I saw this sign this week and I keep thinking about it. It’s a warning at Park City Ski Resort–“Don’t go where you don’t have the skill to get off the mountain” and it should be heeded. But…is anything meaningful easy? Is it better to stay on the safe paths for the rest of our lives and never get better or try something hard? In skiing, at some point, you have to venture onto a steeper mountain, because the bunny hill gets so boring after a while. All of the following experiences, once a certain point is passed, there is no easy way to be successful at it. It all takes a lot of work:
Marriage
Having children
Starting college
A job-showing up every day
Moving to a new city
Launching a child from your home
Starting a new business
Many of us get afraid to actually venture off the safe path, so we stay at a job we hate, or put up with our shaky financial situation and never try to find solutions or change our experience. I appreciate this quote by Eric Grietens in his book Resilience: Hard-Won Wisdom for Living a Better Life, who addresses this idea of actually experiencing things, risking failure, instead of living vicariously through other people’s experiences:
“A carpenter does not come up to you and say, ‘Listen to me discourse about the art of carpentry,’ but he makes a contract for a house and builds it . . . Do the same thing yourself. . . . Get married, have children, take part in civic life, learn how to put up with insults, and tolerate other people.”

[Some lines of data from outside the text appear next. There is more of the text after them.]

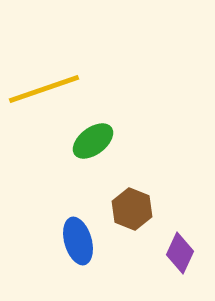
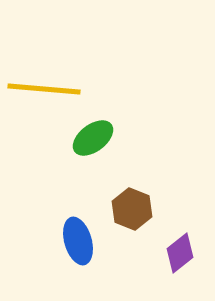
yellow line: rotated 24 degrees clockwise
green ellipse: moved 3 px up
purple diamond: rotated 27 degrees clockwise
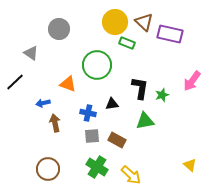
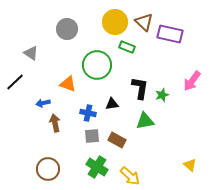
gray circle: moved 8 px right
green rectangle: moved 4 px down
yellow arrow: moved 1 px left, 1 px down
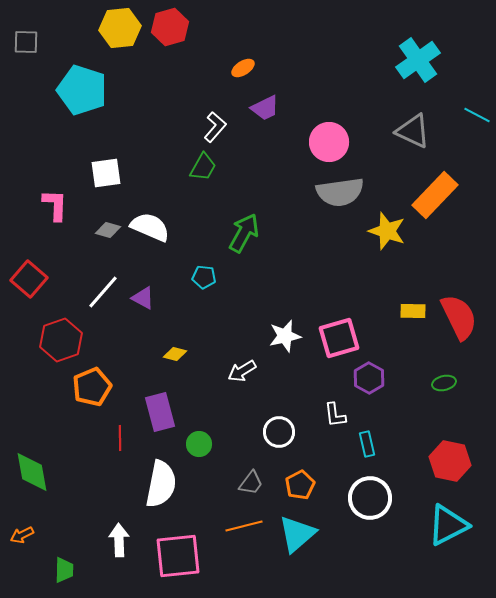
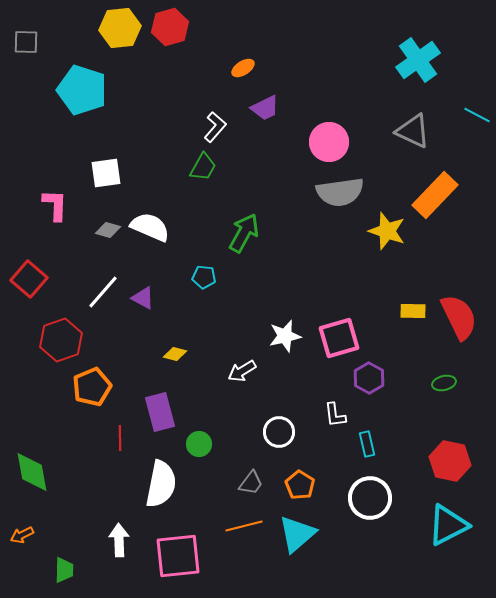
orange pentagon at (300, 485): rotated 12 degrees counterclockwise
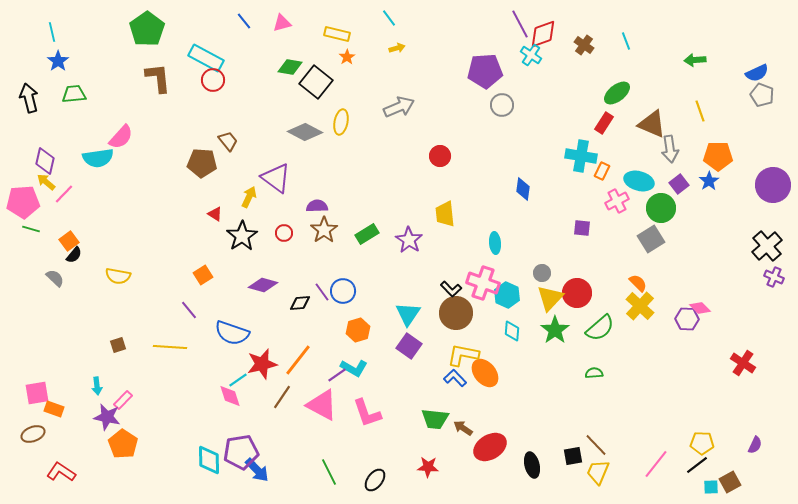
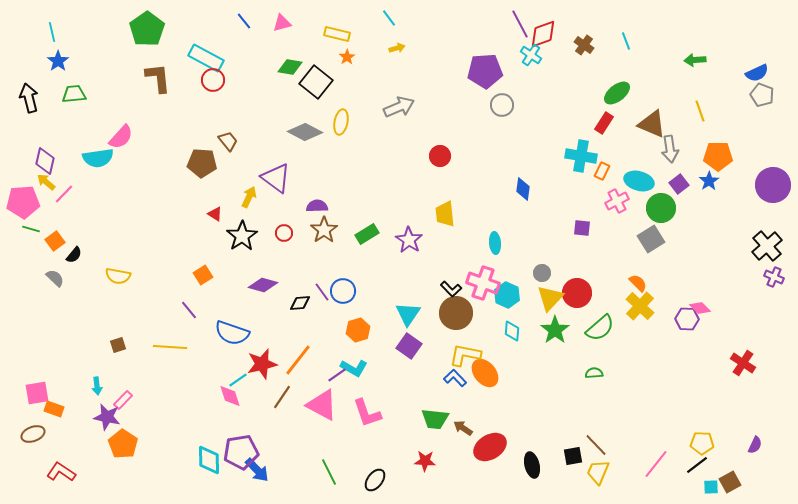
orange square at (69, 241): moved 14 px left
yellow L-shape at (463, 355): moved 2 px right
red star at (428, 467): moved 3 px left, 6 px up
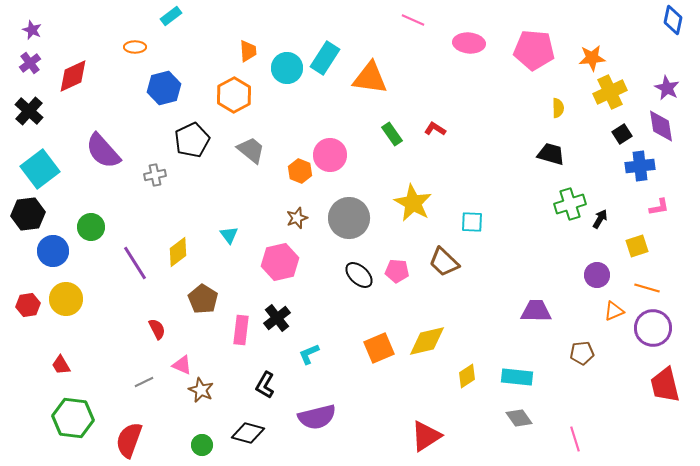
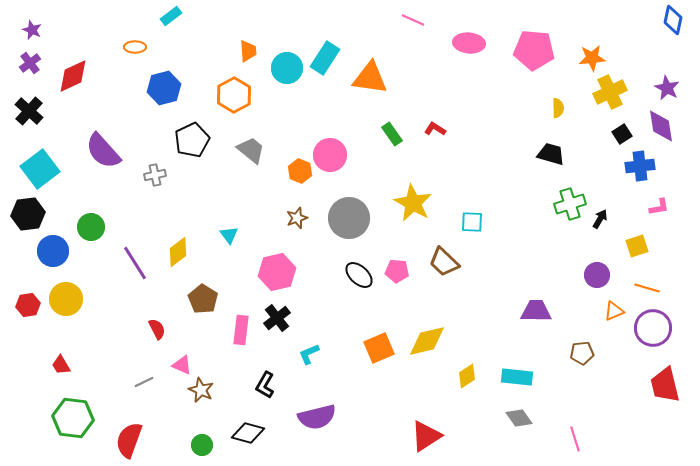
pink hexagon at (280, 262): moved 3 px left, 10 px down
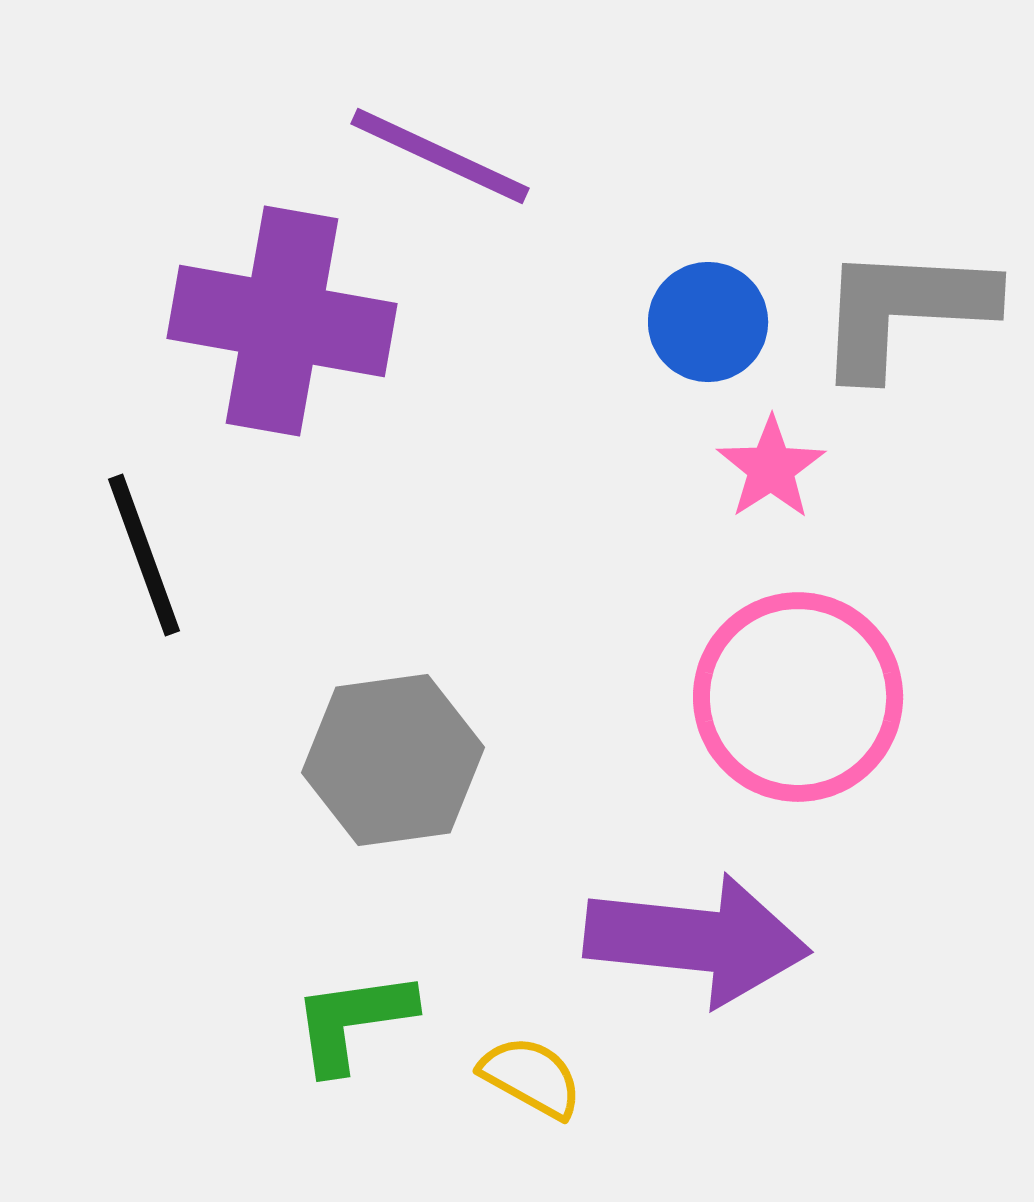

He is saying, “Participate and plan on experiencing life, instead of just thinking about it happening some day.”
Mary Oliver, the poet, asks at the end of one of her poems called The Summer Day,
“Tell me, what is it you plan to do with your one wild and precious life?”
Do we think of our lives as wild and precious, with unlimited possibilities that are only hampered by our imaginations? Do we understand that we, not our parents, not our boss, or the government is going to make our life magical, thrilling, worth living and meaningful?
I remember distinctly one of the first times my mother handed the responsibility of my life back to me. I was in the third grade, and I had come to her and said, “Nobody wants to be my friend. Nobody will play with me.” I remember her looking into my eyes and telling me she couldn’t make other children be my friends. She said, “Suki, (my nickname), you are the only one who can make friends for yourself. Watch other people and see how they treat each other. When you are nice to someone then they will want to be around you.” I remember being grateful that she would tell me the secret of friendship–kindness and thoughtfulness. I also watched my mother be generous and funny with people. She taught me to notice all of this so I could be a participant instead of an onlooker, wondering what the rules of the game were.
My mother taught me to fish instead of giving me a fish everyday and finding friends for me. She was teaching me that if I wanted friends, I needed to learn to be a friend, and to attract friends. My mother was helping me realize that only I could make my life wonderful. She was teaching me early on, “If it’s to be, it’s up to me.”
We can try and fail miserably, and know that we can try again. I have seen people scooting down a steep mountain on their rear ends. I applaud their willingness to try– so much courage is being shown! Learning to ski when you are an adult is terrifying! The miracle is people try everyday to make their lives better and more satisfying. There is no easy way. Anything that will make our lives rich and meaningful will require a lot of hard work. The more we can teach our children that there is no easy way, that working hard towards something will help us be happier and more satisfied, they will become participants, instead of on the side lines, looking on.